La Chine s'est lancée dans une mission audacieuse visant à rompre ses liens avec le dollar américain et espère que cette mesure stimulera considérablement son économie d'ici 2024. Le plan ? Stabiliser le commerce extérieur, accroître les investissements, dynamiser l'économie réelle et donner un coup de pouce à la consommation.
D'après Li Hui, de la Commission nationale du développement et de la réforme (CNDR), des réformes et initiatives importantes sont en cours de déploiement pour y parvenir. Le reste de l'année 2024 semble propice à l'enracinement et au développement de ces changements.
Décryptage du grand plan économique de la Chine
La Chine ne cherche pas seulement à réduire l'influence du dollar américain ; elle souhaite modifier les rapports de force dans le commerce mondial en renforçant sa propre monnaie, le yuan. Le pays investit également massivement dans l'or, avec l'ambition de devenir le premier détenteur de réserves d'or en garantissant la future monnaie des BRICS. Il s'agit d'une manœuvre stratégique visant à consolider sa position dans un avenir où la domination du dollar s'estompera.
Fin 2024, la Chine ambitionne une croissance économique d'environ 5 %. Cet objectif de découplage du dollar représente un défi de taille, mais reste atteignable. Figurant actuellement parmi les trois premières économies mondiales, la Chine vise la première place et défie ouvertement le dollar. Les analystes de Goldman Sachs partagent cet avis et prévoient une croissance du PIB chinois de 5 % en 2024.
Sur le plan technologique et commercial, la Chine s'attache à moderniser ses équipements et à remplacer les anciens biens de consommation par des nouveaux. Le gouvernement encourage une amélioration des échanges de produits de consommation et espère renforcer l'autonomie technologique du pays.
Partenariats stratégiques et prévisions économiques
En s'alliant à la Russie, la Chine privilégie le yuan et le rouble au détriment du dollar pour les échanges commerciaux entre les deux pays. Cette initiative s'inscrit dans une stratégie plus large visant à promouvoir plusieurs grandes devises et à réduire l'influence du dollar sur la scène internationale.
De retour à Pékin, l'optimisme est de mise. L'économie chinoise est perçue comme stable et sur une trajectoire ascendante tout au long de l'année 2024, avec une série de réformes majeures à l'horizon visant à renforcer l'économie réelle et à stimuler la consommation.

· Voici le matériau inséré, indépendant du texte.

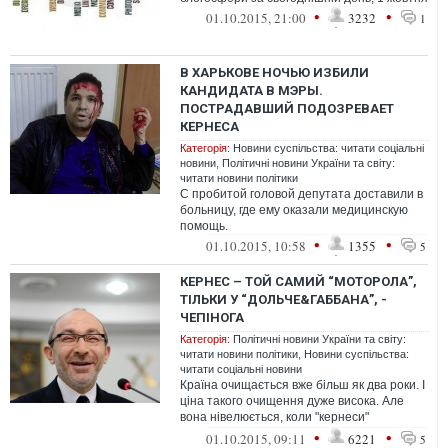
•
•
01.10.2015, 21:00
3232
1
В ХАРЬКОВЕ НОЧЬЮ ИЗБИЛИ
КАНДИДАТА В МЭРЫ.
ПОСТРАДАВШИЙ ПОДОЗРЕВАЕТ
КЕРНЕСА
Категорія:
Новини суспільства: читати соціальні
новини
,
Політичні новини України та світу:
читати новини політики
С пробитой головой депутата доставили в
больницу, где ему оказали медицинскую
помощь.
•
•
01.10.2015, 10:58
1355
5
КЕРНЕС – ТОЙ САМИЙ “МОТОРОЛА”,
ТІЛЬКИ У “ДОЛЬЧЕ&ГАББАНА”, -
ЧЕПІНОГА
Категорія:
Політичні новини України та світу:
читати новини політики
,
Новини суспільства:
читати соціальні новини
Країна очищається вже більш як два роки. І
ціна такого очищення дуже висока. Але
вона нівелюється, коли "кернеси"
приходять до влади... Цих людей не п...
•
•
01.10.2015, 09:11
6221
5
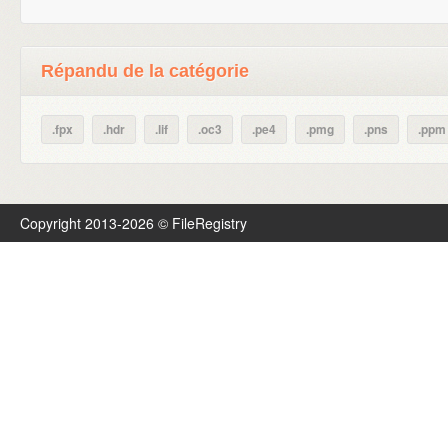
Répandu de la catégorie
.fpx
.hdr
.lif
.oc3
.pe4
.pmg
.pns
.ppm
Copyright 2013-2026 © FileRegistry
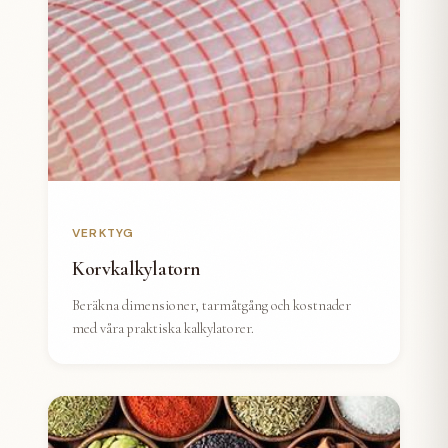
VERKTYG
Korvkalkylatorn
Beräkna dimensioner, tarmåtgång och kostnader
med våra praktiska kalkylatorer.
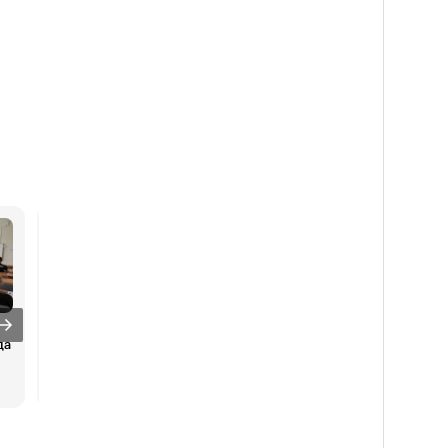
Топ-5 стратегий для
«Поймать дно в акциях».
да
получения дохода как у
Как россияне
богатых россиян
инвестировали в июле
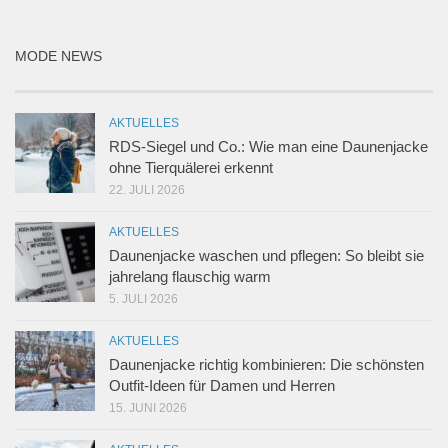
MODE NEWS
AKTUELLES
RDS-Siegel und Co.: Wie man eine Daunenjacke
ohne Tierquälerei erkennt
22. JULI 2026
AKTUELLES
Daunenjacke waschen und pflegen: So bleibt sie
jahrelang flauschig warm
5. JULI 2026
AKTUELLES
Daunenjacke richtig kombinieren: Die schönsten
Outfit-Ideen für Damen und Herren
15. JUNI 2026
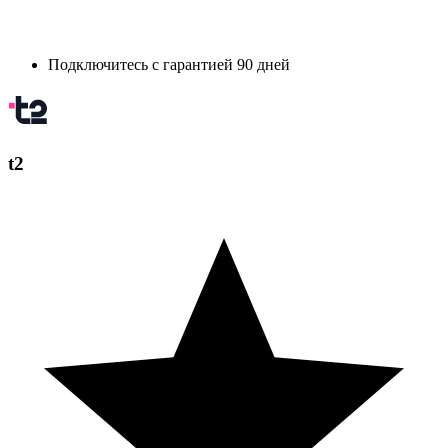
Подключитесь с гарантией 90 дней
t2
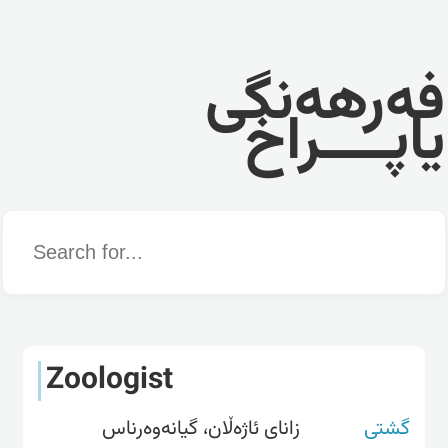
فەرهەنگی
یاپــــراخ
Word
Zoologist
گشتی
زانای ئاژەڵان، گیانەوەرناس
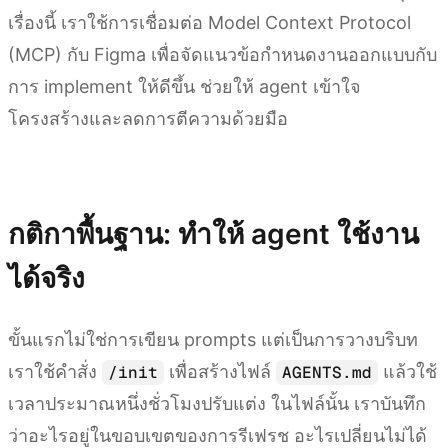
เรื่องนี้ เราใช้การเชื่อมต่อ Model Context Protocol
(MCP) กับ Figma เพื่อจัดแนวข้อกำหนดงานออกแบบกับ
การ implement ให้ดีขึ้น ช่วยให้ agent เข้าใจ
โครงสร้างและลดการตีความด้วยมือ
เรียกดู moonshot.ai
กติกาพื้นฐาน: ทำให้ agent ใช้งาน
ได้จริง
ขั้นแรกไม่ใช่การเขียน prompts แต่เป็นการวางบริบท
เราใช้คำสั่ง
เพื่อสร้างไฟล์
แล้วใช้
/init
AGENTS.md
เวลาประมาณหนึ่งชั่วโมงปรับแต่ง ในไฟล์นั้น เราบันทึก
ว่าอะไรอยู่ในขอบเขตของการรีเฟรช อะไรเปลี่ยนไม่ได้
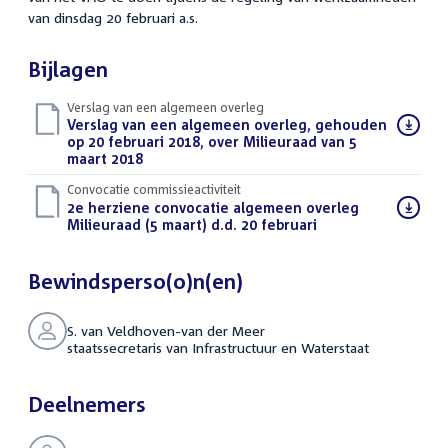
van dinsdag 20 februari a.s.
Bijlagen
Verslag van een algemeen overleg
Download
Verslag van een algemeen overleg, gehouden
bestand:
op 20 februari 2018, over Milieuraad van 5
maart 2018
(PDF)
Convocatie commissieactiviteit
Download
2e herziene convocatie algemeen overleg
bestand:
Milieuraad (5 maart) d.d. 20 februari
(PDF)
Bewindsperso(o)n(en)
S. van Veldhoven-van der Meer
staatssecretaris van Infrastructuur en Waterstaat
Deelnemers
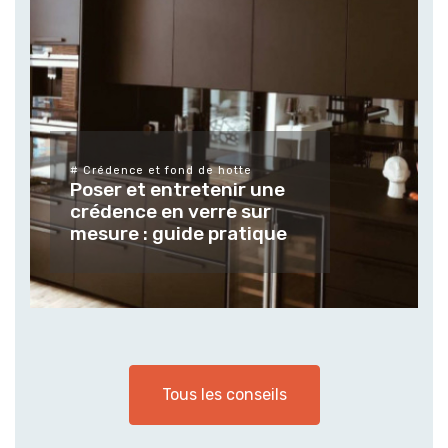
# Différents types de verres
finitions
Tendances et usag
 hotte
enir une
verres et vitrages 
re sur
mesure pour les e
pratique
extérieur
Tous les conseils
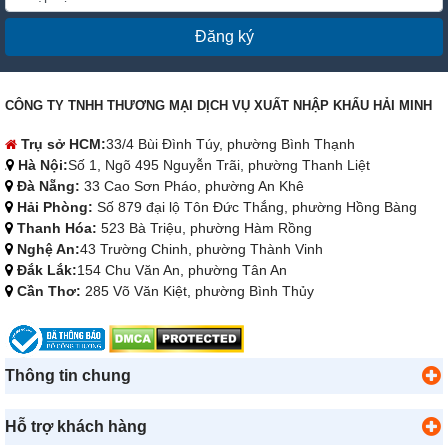
Đăng ký
CÔNG TY TNHH THƯƠNG MẠI DỊCH VỤ XUẤT NHẬP KHẨU HẢI MINH
Trụ sở HCM:
33/4 Bùi Đình Túy, phường Bình Thạnh
Hà Nội:
Số 1, Ngõ 495 Nguyễn Trãi, phường Thanh Liệt
Đà Nẵng:
33 Cao Sơn Pháo, phường An Khê
Hải Phòng:
Số 879 đại lộ Tôn Đức Thắng, phường Hồng Bàng
Thanh Hóa:
523 Bà Triệu, phường Hàm Rồng
Nghệ An:
43 Trường Chinh, phường Thành Vinh
Đắk Lắk:
154 Chu Văn An, phường Tân An
Cần Thơ:
285 Võ Văn Kiệt, phường Bình Thủy
Thông tin chung
Hỗ trợ khách hàng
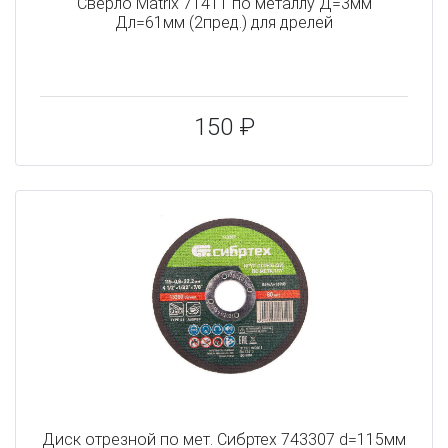
Сверло Matrix 71411 по металлу Д=3мм
Дл=61мм (2пред.) для дрелей
150 ₽
Диск отрезной по мет. Сибртех 743307 d=115мм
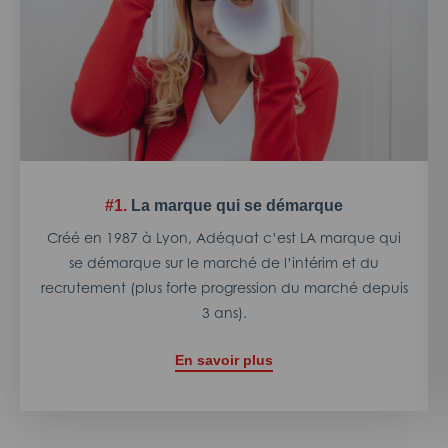
#1.
La marque qui se démarque
Créé en 1987 à Lyon, Adéquat c’est LA marque qui
se démarque sur le marché de l’intérim et du
recrutement (plus forte progression du marché depuis
3 ans).
En savoir plus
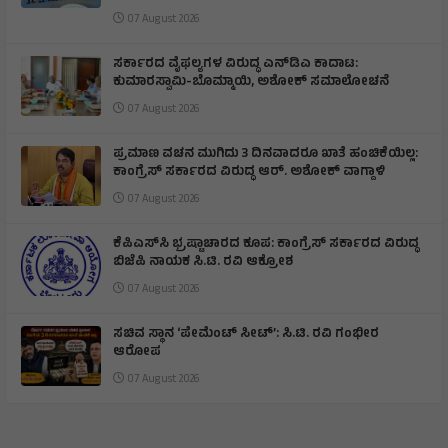
07 August 2026
ಸರ್ಕಾರದ ವೈಫಲ್ಯಗಳ ವಿರುದ್ಧ ಎನ್‌ಡಿಎ ಕಾದಾಟ:
ಕುಮಾರಸ್ವಾಮಿ-ಬೊಮ್ಮಾಯಿ, ಅಶೋಕ್ ಸಮಾಲೋಚನೆ
07 August 2026
ಪ್ರಮಾಣ ವಚನ ಮುಗಿದು 3 ದಿನವಾದರೂ ಖಾತೆ ಹಂಚಿಕೆಯಿಲ್ಲ:
ಕಾಂಗ್ರೆಸ್ ಸರ್ಕಾರದ ವಿರುದ್ಧ ಆರ್‌. ಅಶೋಕ್ ವಾಗ್ದಾಳಿ
07 August 2026
ಕೆಪಿಎಸ್‌ಸಿ ಭ್ರಷ್ಟಾಚಾರದ ಕೂಪ: ಕಾಂಗ್ರೆಸ್ ಸರ್ಕಾರದ ವಿರುದ್ಧ
ಬಿಜೆಪಿ ನಾಯಕ ಸಿ.ಟಿ. ರವಿ ಆಕ್ರೋಶ
07 August 2026
ಸಚಿವ ಸ್ಥಾನ ‘ಪೇಮೆಂಟ್ ಸೀಟ್’: ಸಿ.ಟಿ. ರವಿ ಗಂಭೀರ
ಆರೋಪ
07 August 2026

Lors d'une récente table ronde économique, Li Hui a souligné que les trois prochains trimestres pourraient connaître d'importantes améliorations industrielles et une plus grande ouverture des politiques économiques.
Au premier trimestre 2024, le PIB chinois a bondi de 5,3 % pour atteindre le chiffre impressionnant de 29 630 milliards de yuans (environ 4 170 milliards de dollars). Ce taux est en nette progression par rapport à la croissance de 5,2 % enregistrée au dernier trimestre 2023 et au taux de croissance global de cette année-là.
Malgré ces perspectives positives, la situation n'est pas sans difficultés. Le contexte mondial présente des défis importants et incertains, mais Liu Sushe, de la NDRC, entrevoit une lueur d'espoir dans la dynamique positive croissante des opérations économiques chinoises. Néanmoins, la demande intérieure n'a pas encore atteint son niveau optimal et la confiance économique générale gagnerait à être renforcée.
Pour le deuxième trimestre, Yuan Da, du NDRC, a dévoilé des plans visant àtracet à utiliser plus efficacement les investissements étrangers, à accélérer la modernisation des équipements et à promouvoir une plus grande indépendance technologique.
Goldman Sachs et Citigroup ont toutes deux récemment revu à la hausse leurs prévisions de croissance du PIB chinois pour 2024, les portant à un solide 5 %, ce qui témoigne d'tronbon début d'année et de la confiance dans la politique du gouvernement.
Yu Xiangrong, de Citigroup, a souligné l'accélération des politiques visant à stabiliser la croissance, notamment des mises à jour importantes concernant les échanges d'équipements et de biens de consommation, qui s'inscrivent dans une stratégie plus large visant à améliorer l'environnement des affaires et à encourager l'ouverture économique.